I am caught in what for me is a most unusual predicament: what will I do today and tomorrow? My time is usually scheduled well in advance. So, when I get up in the morning, all I have to do is follow the calendar in my computer. If I do have a gap in my day, I have plenty to do just keeping the maintenance of home and person in tow. I don’t have to think about what to do next. But today, this day, that is not the case.
My sister and her husband were to come for a week-long visit. They have not been to see me for some time, and I have been very excited about their arrival. In fact, their visit has been my motivation to do all kinds of things that I had put off. I blocked out a lot of time in order to prepare for their coming and to entertain them while they were here. Several weeks ago, I called my own kids and told them I had found another reason for them to stay on good terms with each other: motivation to do ‘spring housecleaning.’
Corners that harbored all sorts of inappropriate things were purged. Unused stuff was hauled to the Goodwill store. Rooms were re-arranged for my guests to use. Purchases were made that only happen during ‘special times.’ Friends were alerted to their visit and invited to drop in to meet them.
But, my brother-in-law called this morning to say they would not be coming as my sister had become ill. And, now, here I am after my sister’s sad cancellation with no plans in the works. I know I should use this time to catch up on office work that I had put off during the company prep time, but I don’t seem to have the mindset to pull that off right now. I got bold this morning and made a few phone calls looking for things ‘I just had to do.’ But, alas, everyone I called was already engaged in the ‘have to do’ of their own lives: kids, laundry, meetings.
I don’t seem to feel like ‘just relaxing.’ I am geared up for big action with groceries in the refrigerator.
I now have a better idea why there is such a demand for the many listings of social activities on the Internet. It started me thinking about my own lifestyle. How would I fill my hours if I lived in an apartment with few floors to vacuum and no yard to tend? What if I had never had a family with the responsibilities and joys of children and parents? What if I weren’t energized by community events and programs? What would I do if I didn’t find stimulation in art production or presentations? How would I have filled my days if crowds frightened me or physical conditions limited my mobility? And what would I use as material for my newspaper column if I didn’t have these questions?
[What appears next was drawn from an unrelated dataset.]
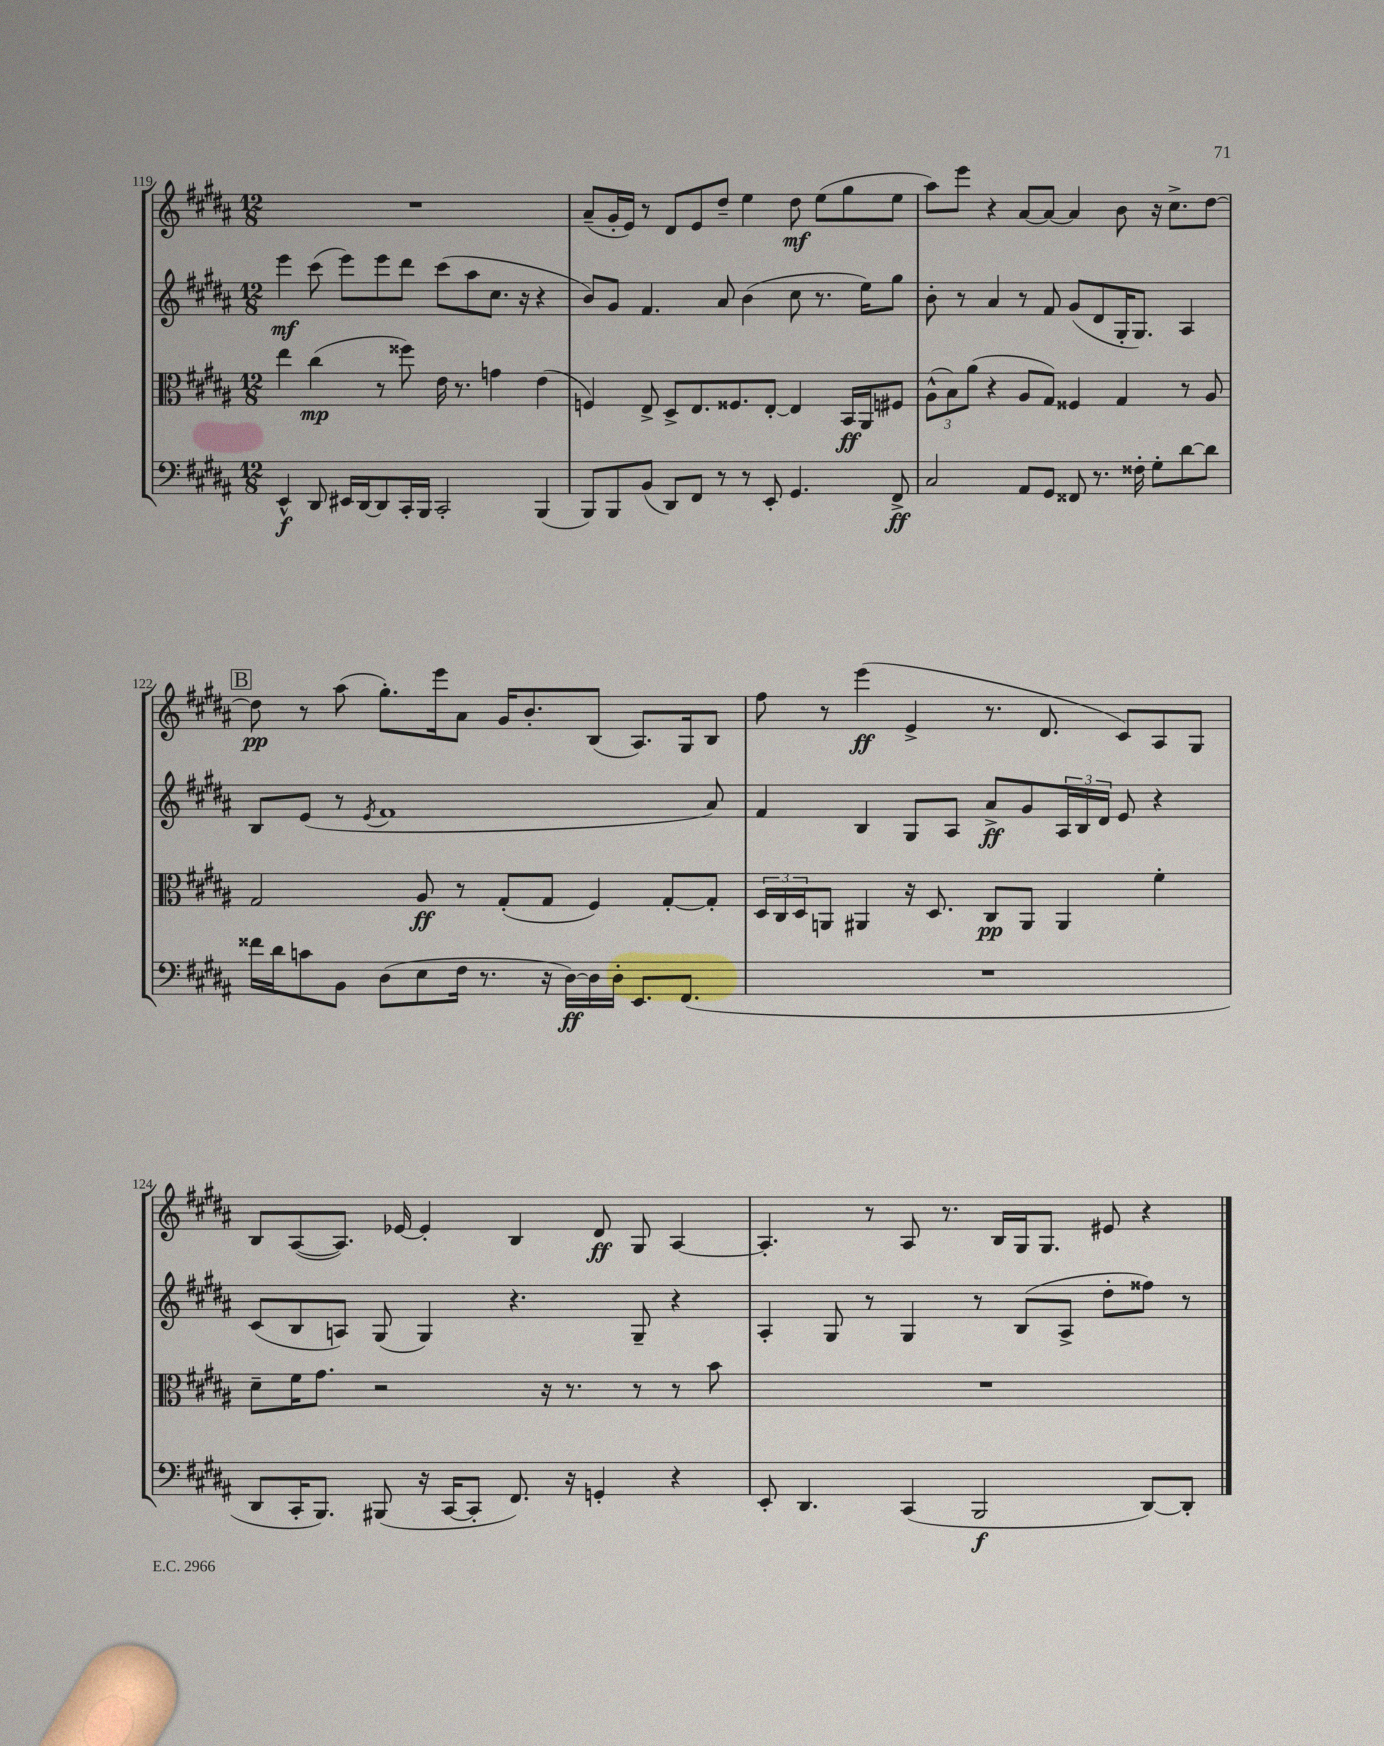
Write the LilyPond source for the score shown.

It is amazing how a disruption in our regular schedules allows us to stop for a while and look at ourselves and our world in a new light. Winter is not a bad time of year for that kind of an appraisal. I began to realize that I have continued with the kind of life I maintained in previous years and that, maybe, parts of it didn’t work today.
We do have choices in this world. I need to reach out to new friends and new activities. I am not a young chick, but I still have some years ahead. It is a good moment for me to lay out my activities, my capacities and my dreams, to see where they mesh and where they really don’t. It would be too bad to wake up one morning and find that life was about over and that I hadn’t led the life I wanted to, but simply followed whatever came my way.
I pray my sister gets well and comes for her visit. I hope that my home is still ready and clean. However, even if it isn’t, I intend for her to find me a wiser sister that is sharing and doing the best she can in the world in which she finds herself today. My new personal motto is going to be ‘don’t drift ‘ shift.’